Мама рассказывает, а я тоже вспоминаю те жуткие дни, когда немцы отступали, а в нашем подполье прятались двое, а в коридоре, под соломой, лежал убитый Грищенко. И как рано утром мы бежали с мамой по черному полю. И тетя Миля с двумя детьми бежала. А сзади нас рвались снаряды, и земля гудела, и дышать было нечем, и ноги болели, а мы бежали по черному полю, и, когда снаряды разрывались где-то совсем недалеко, мы падали, пряча головы, а потом мама хватала меня за руку и мы снова бежали и снова падали. Я увидел на дороге лошадь с вывороченным животом, а рядом лежал мертвый человек.

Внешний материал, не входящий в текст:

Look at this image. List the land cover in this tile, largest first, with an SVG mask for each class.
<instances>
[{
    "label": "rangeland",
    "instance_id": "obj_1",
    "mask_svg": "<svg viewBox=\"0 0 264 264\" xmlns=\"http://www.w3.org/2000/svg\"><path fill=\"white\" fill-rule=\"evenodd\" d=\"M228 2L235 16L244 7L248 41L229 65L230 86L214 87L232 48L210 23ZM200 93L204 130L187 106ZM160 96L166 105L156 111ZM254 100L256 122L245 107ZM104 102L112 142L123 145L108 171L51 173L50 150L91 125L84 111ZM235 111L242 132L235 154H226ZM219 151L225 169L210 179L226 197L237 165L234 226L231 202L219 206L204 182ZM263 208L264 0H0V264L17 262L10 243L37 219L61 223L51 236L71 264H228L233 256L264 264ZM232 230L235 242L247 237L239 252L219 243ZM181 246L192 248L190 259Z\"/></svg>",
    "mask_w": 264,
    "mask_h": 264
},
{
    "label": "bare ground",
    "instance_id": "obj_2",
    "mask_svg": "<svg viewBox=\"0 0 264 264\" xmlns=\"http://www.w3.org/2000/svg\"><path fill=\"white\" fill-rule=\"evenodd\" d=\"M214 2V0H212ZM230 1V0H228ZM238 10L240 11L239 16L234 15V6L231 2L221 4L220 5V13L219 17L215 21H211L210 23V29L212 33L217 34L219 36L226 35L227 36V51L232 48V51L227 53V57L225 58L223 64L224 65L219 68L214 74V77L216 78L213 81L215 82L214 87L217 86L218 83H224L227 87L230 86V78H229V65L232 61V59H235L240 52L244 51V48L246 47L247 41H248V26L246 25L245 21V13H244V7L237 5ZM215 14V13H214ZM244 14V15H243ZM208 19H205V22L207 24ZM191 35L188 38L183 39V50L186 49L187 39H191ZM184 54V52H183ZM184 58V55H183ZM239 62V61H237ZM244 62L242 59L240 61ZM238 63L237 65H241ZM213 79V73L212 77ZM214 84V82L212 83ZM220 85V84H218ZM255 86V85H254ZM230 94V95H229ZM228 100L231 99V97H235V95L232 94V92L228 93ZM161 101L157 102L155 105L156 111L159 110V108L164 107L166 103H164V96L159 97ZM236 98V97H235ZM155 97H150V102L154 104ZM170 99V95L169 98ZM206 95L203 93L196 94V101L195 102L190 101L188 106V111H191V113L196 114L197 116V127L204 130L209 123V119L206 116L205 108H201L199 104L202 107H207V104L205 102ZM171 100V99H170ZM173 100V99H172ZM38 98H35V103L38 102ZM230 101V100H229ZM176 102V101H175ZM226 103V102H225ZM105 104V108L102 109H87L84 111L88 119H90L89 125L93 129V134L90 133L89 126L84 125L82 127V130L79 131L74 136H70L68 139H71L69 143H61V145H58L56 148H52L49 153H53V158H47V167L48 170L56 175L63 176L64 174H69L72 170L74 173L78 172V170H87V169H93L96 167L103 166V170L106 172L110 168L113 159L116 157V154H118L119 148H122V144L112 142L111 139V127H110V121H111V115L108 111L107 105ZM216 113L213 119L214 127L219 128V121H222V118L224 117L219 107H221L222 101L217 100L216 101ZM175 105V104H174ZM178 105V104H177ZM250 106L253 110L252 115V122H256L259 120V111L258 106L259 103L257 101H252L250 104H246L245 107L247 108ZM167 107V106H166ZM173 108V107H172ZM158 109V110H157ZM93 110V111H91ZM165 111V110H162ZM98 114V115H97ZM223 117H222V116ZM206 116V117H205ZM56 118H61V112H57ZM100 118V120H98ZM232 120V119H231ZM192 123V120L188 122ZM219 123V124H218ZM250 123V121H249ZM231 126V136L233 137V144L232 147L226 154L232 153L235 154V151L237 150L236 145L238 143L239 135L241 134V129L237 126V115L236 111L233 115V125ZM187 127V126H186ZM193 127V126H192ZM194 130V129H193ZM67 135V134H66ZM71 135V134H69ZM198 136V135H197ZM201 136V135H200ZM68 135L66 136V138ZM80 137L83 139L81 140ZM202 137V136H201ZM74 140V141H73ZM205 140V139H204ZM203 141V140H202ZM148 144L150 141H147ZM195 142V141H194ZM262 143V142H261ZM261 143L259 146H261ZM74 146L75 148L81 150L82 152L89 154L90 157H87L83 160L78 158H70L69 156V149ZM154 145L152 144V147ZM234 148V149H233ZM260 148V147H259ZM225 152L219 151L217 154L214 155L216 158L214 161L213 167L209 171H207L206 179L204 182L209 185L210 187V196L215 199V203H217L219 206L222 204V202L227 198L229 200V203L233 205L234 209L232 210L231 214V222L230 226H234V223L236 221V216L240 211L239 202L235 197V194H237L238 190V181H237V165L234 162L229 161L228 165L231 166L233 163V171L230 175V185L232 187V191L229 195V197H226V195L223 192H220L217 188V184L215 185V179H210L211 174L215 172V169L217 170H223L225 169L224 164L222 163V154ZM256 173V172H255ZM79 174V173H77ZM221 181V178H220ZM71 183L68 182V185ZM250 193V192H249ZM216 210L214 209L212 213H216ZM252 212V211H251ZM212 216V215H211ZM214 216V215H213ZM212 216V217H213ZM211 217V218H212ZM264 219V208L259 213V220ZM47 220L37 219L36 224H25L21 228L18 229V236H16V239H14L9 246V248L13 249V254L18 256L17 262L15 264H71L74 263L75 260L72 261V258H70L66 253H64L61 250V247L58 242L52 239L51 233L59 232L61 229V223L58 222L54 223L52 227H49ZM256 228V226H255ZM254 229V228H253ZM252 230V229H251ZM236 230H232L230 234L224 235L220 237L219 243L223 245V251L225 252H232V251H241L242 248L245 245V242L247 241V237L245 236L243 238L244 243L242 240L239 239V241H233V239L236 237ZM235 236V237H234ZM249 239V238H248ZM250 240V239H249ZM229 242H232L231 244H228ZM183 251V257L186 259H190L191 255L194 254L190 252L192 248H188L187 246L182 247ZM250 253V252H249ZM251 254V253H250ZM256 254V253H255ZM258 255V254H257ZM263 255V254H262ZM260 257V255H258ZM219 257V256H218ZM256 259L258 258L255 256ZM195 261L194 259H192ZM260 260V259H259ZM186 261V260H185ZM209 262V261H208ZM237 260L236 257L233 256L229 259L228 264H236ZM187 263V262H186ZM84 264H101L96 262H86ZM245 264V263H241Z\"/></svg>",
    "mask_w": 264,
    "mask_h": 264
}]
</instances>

— Не смотри! — крикнула мама и закрыла мне лицо.

А потом стало совсем тихо. Мы подошли к селу, и мама постучала в окно хаты, чтобы попросить напиться. На пороге показалась старуха. Увидев маму, она крикнула: «Сапатые!» — и захлопнула за собой дверь. Я посмотрел на маму, лицо у нее вспухло, а губы облепила лихорадка.

— Это от страха бывает, — сказала тетя Миля.

— А что такое сапатые? — спросил я.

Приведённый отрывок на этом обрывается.